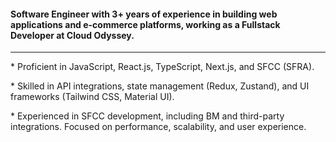 <h4>Software Engineer with 3+ years of experience in building web applications and e-commerce platforms, working as a Fullstack Developer at Cloud Odyssey.</h4>
<hr>
<p> * Proficient in JavaScript, React.js, TypeScript, Next.js, and SFCC (SFRA).</p>
<p> * Skilled in API integrations, state management (Redux, Zustand), and UI frameworks (Tailwind CSS, Material UI).</p>
<p> * Experienced in SFCC development, including BM and third-party integrations. Focused on performance, scalability, and user experience.</p>
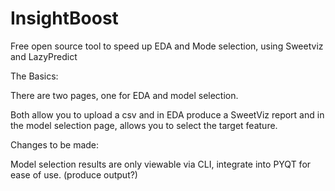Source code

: # InsightBoost
Free open source tool to speed up EDA and Mode selection, using Sweetviz and LazyPredict

The Basics:

There are two pages, one for EDA and model selection.

Both allow you to upload a csv and in EDA produce a SweetViz report and in the model selection page, allows you to select the target feature.

Changes to be made:

Model selection results are only viewable via CLI, integrate into PYQT for ease of use. (produce output?)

Work item
Reproduce all of the material above word for word, leaving out the pictures.

Task answer
 <h4>Software Engineer with 3+ years of experience in building web applications and e-commerce platforms, working as a Fullstack Developer at Cloud Odyssey.</h4>
<hr>
<p> * Proficient in JavaScript, React.js, TypeScript, Next.js, and SFCC (SFRA).</p>
<p> * Skilled in API integrations, state management (Redux, Zustand), and UI frameworks (Tailwind CSS, Material UI).</p>
<p> * Experienced in SFCC development, including BM and third-party integrations. Focused on performance, scalability, and user experience.</p>
Source code

: # InsightBoost
Free open source tool to speed up EDA and Mode selection, using Sweetviz and LazyPredict

The Basics:

There are two pages, one for EDA and model selection.

Both allow you to upload a csv and in EDA produce a SweetViz report and in the model selection page, allows you to select the target feature.

Changes to be made:

Model selection results are only viewable via CLI, integrate into PYQT for ease of use. (produce output?)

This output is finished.